**SET TASK 1:** In the records, reproduce everything from the line containing "Source Extractor 2.28.2" down to the line containing "Image 2065 x", both of those lines included.

**EXTRACT:**
======
HHHR Extreme Noise Test

This HHHR extreme noise test shows a detailed comparison of HHHR (handheld hi res) versus standard resolution images. I’d like to thank one of our readers, Colin McNaught, for his suggestion to compare a Handheld Hi Res (HHHR) image to a standard resolution image.

When contemplating a comparison between an Olympus OM-D E-M1X HHHR ORF RAW file and a standard resolution ORI RAW file for the same image, I decided to push my equipment. Doing an extreme noise test seemed like a good challenge.

I went to the Niagara Butterfly Conservatory and decided to shoot a handheld hi res macro image. This would challenge my handheld technique when using the E-M1X’s HHHR mode. Not only that, I chose a butterfly that was in extremely poor light. This created two additional challenges for my E-M1X. Dealing with extreme noise, and auto-focusing in poor light.

The original image was captured handheld with an Olympus OM-D E-M1X with an M.Zuiko 60 mm f/2.8 macro lens. Camera settings were as follows: f/5.6, 1/250, ISO-6400, subject distance 260 mm.

I used the high resolution ORF RAW file (8160 x 6120), as well as the standard resolution ORI RAW file (5184 x 3888) to create the comparison material in this article.

I needed to change the name of the exported DNG file made from the ORI file in DxO so it would not overwrite my ORF output. To ensure uniformity, I applied identical corrections in post processing to both the ORF and ORI versions of the DNG outputs.

To put this HHHR extreme noise challenge in perspective let’s look at the out-of-camera jpeg for our test image. This will give you a good idea on the degree of underexposure to which this ISO-6400 image was subjected. To my eye it looks like several stops. I think most photographers would not expect much from this underexposed ISO-6400 image captured with a M4/3 sensor camera.

Olympus OM-D E-M1X + M.Zuiko 60 mm f/2.8 macro, f/5.6, 1/250, ISO-6400, subject distance 260 mm, Handheld Hi Res (HHHR) version, out-of-camera jpeg

The next two images show the photograph after work was done in post. Let’s have a look at the entire photograph in the HHHR version, then the standard resolution version. Both versions have been sized for website use @ 1200 x 900. You can click on the images to compare them back and forth

Olympus OM-D E-M1X + M.Zuiko 60 mm f/2.8 macro, f/5.6, 1/250, ISO-6400, subject distance 260 mm, Handheld Hi Res (HHHR) version
Olympus OM-D E-M1X + M.Zuiko 60 mm f/2.8 macro, f/5.6, 1/250, ISO-6400, subject distance 260 mm, standard resolution version

To provide readers with some additional detail, I then took each of the full resolution photographs and cropped them into quarters. Top right. Top left. Bottom right. Bottom left.

After cropping the images into quarters I resized each section of the photograph for website use, i.e. 1200 x 900.

Let’s look at a comparison of the top right quadrant. First the HHHR version, then the standard resolution version.
======
**INFORMATION SUPPLIED:**
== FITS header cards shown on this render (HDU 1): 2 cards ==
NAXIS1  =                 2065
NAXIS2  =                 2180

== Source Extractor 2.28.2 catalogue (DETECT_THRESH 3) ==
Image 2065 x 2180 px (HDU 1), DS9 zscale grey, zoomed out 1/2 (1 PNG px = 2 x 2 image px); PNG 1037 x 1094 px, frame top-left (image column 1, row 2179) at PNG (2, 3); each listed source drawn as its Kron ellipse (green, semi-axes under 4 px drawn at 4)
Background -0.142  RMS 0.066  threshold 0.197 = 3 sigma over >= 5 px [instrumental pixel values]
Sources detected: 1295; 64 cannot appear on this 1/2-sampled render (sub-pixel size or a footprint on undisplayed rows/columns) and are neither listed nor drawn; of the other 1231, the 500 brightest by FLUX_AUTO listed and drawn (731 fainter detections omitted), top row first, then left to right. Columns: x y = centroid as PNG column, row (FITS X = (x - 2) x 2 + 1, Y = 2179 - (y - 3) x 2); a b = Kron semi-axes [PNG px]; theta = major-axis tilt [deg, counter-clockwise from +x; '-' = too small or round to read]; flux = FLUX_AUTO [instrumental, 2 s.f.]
======
**SET TASK 2:** Translate this sentence from the article on the HHHR noise test into Spanish: "Doing an extreme noise test seemed like a good challenge."

**PROBLEM SOLUTION 1:**
== Source Extractor 2.28.2 catalogue (DETECT_THRESH 3) ==
Image 2065 x 2180 px (HDU 1), DS9 zscale grey, zoomed out 1/2 (1 PNG px = 2 x 2 image px); PNG 1037 x 1094 px, frame top-left (image column 1, row 2179) at PNG (2, 3); each listed source drawn as its Kron ellipse (green, semi-axes under 4 px drawn at 4)

**PROBLEM SOLUTION 2:** Hacer una prueba de ruido extremo parecía un buen desafío.